* [WHAT YOU NEED TO DO] Rewrite the listing below with every "phylum" changed to "division" and nothing else altered, leaving out the pictures.

* [DATA SHOWN]
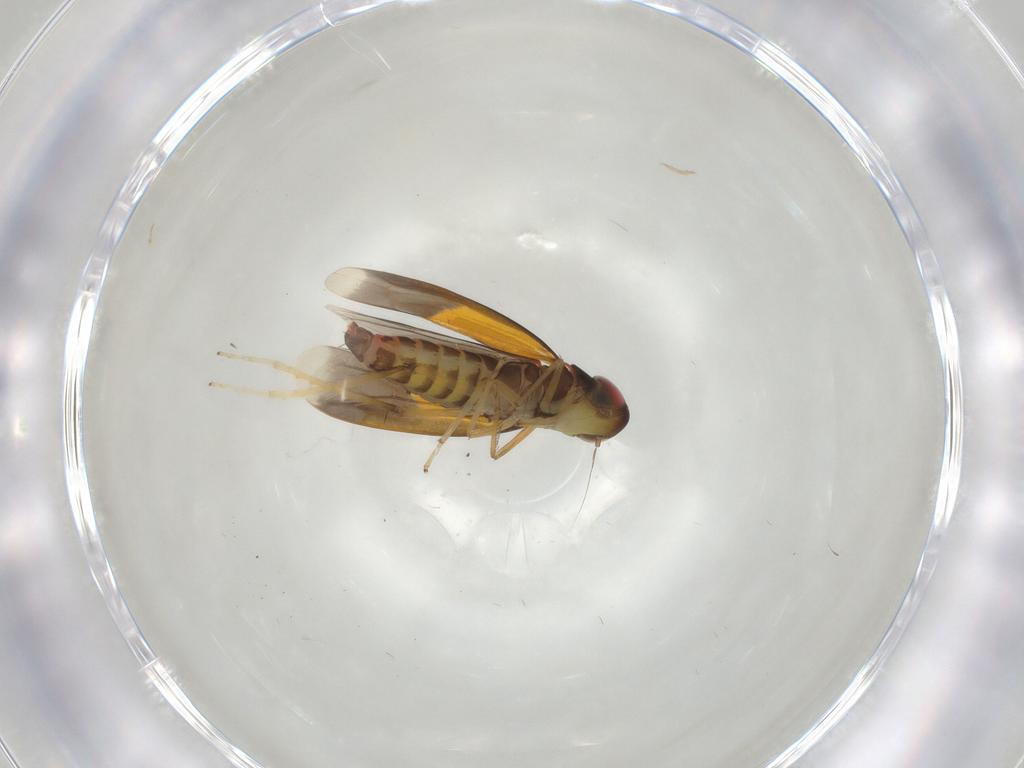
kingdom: Animalia
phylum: Arthropoda
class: Insecta
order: Hemiptera
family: Cicadellidae
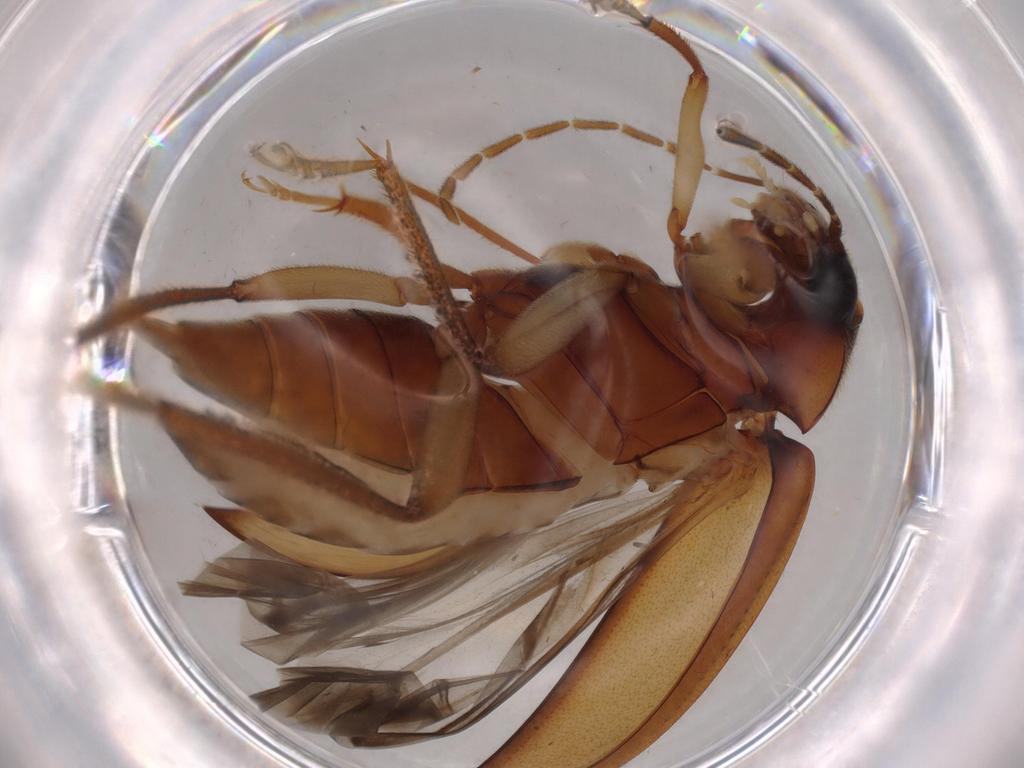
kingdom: Animalia
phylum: Arthropoda
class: Insecta
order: Coleoptera
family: Ptilodactylidae
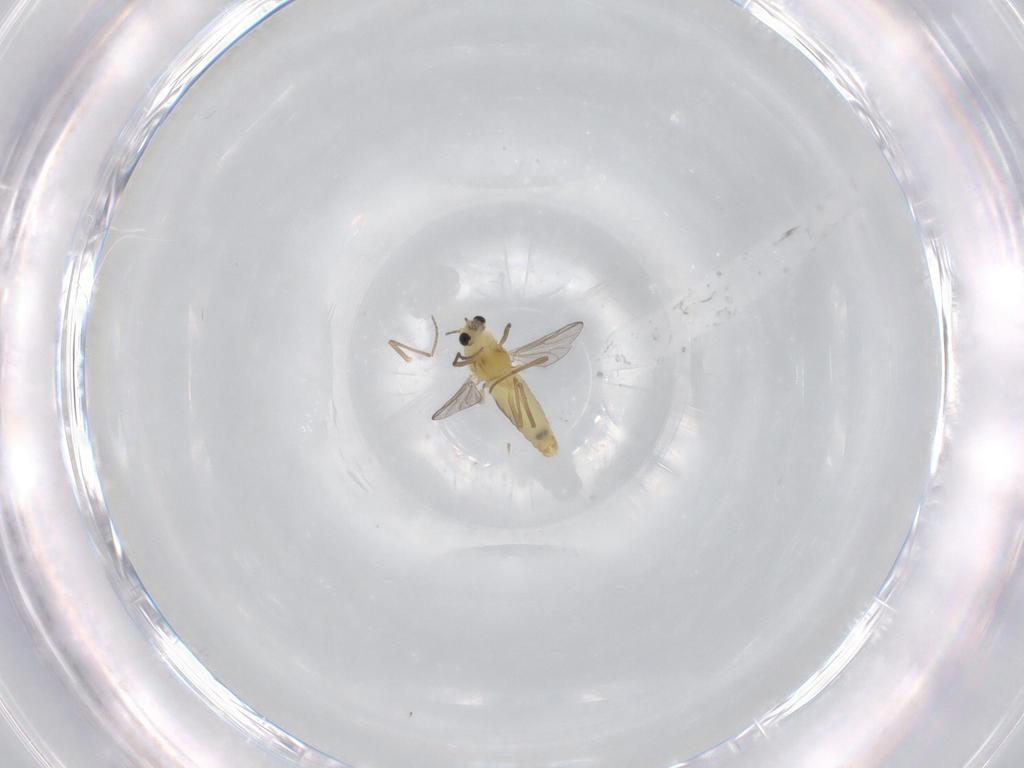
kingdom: Animalia
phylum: Arthropoda
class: Insecta
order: Diptera
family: Chironomidae
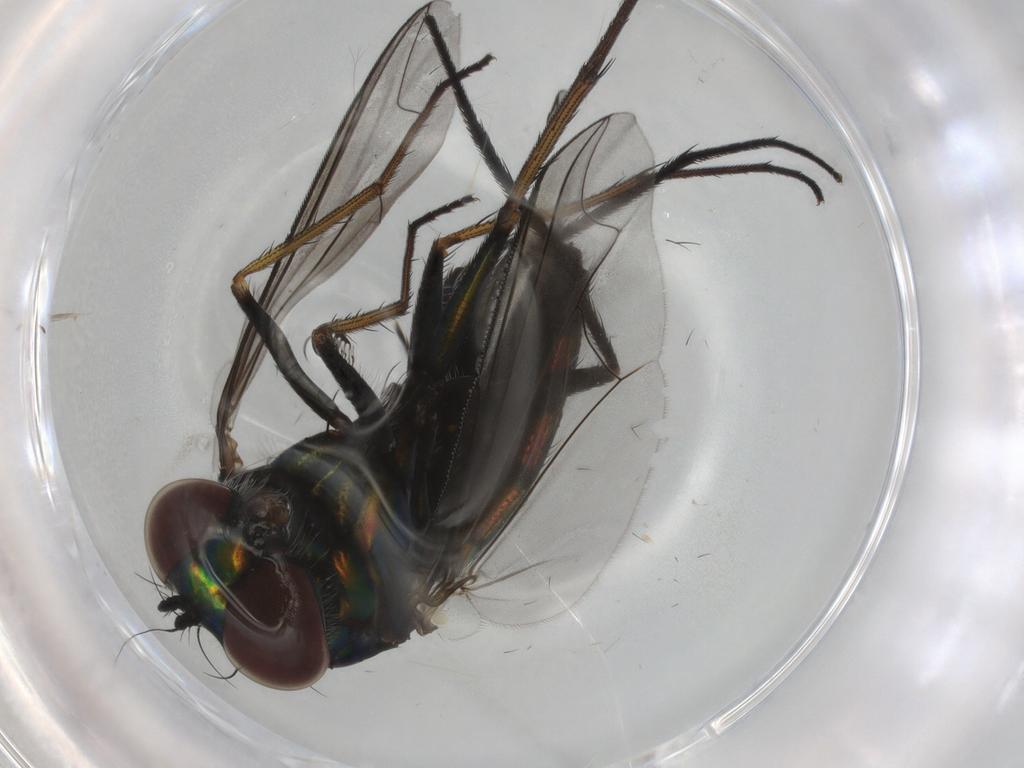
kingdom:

* [COMPLETED TASK]
kingdom: Animalia
division: Arthropoda
class: Insecta
order: Hemiptera
family: Cicadellidae
kingdom: Animalia
division: Arthropoda
class: Insecta
order: Coleoptera
family: Ptilodactylidae
kingdom: Animalia
division: Arthropoda
class: Insecta
order: Diptera
family: Chironomidae
kingdom:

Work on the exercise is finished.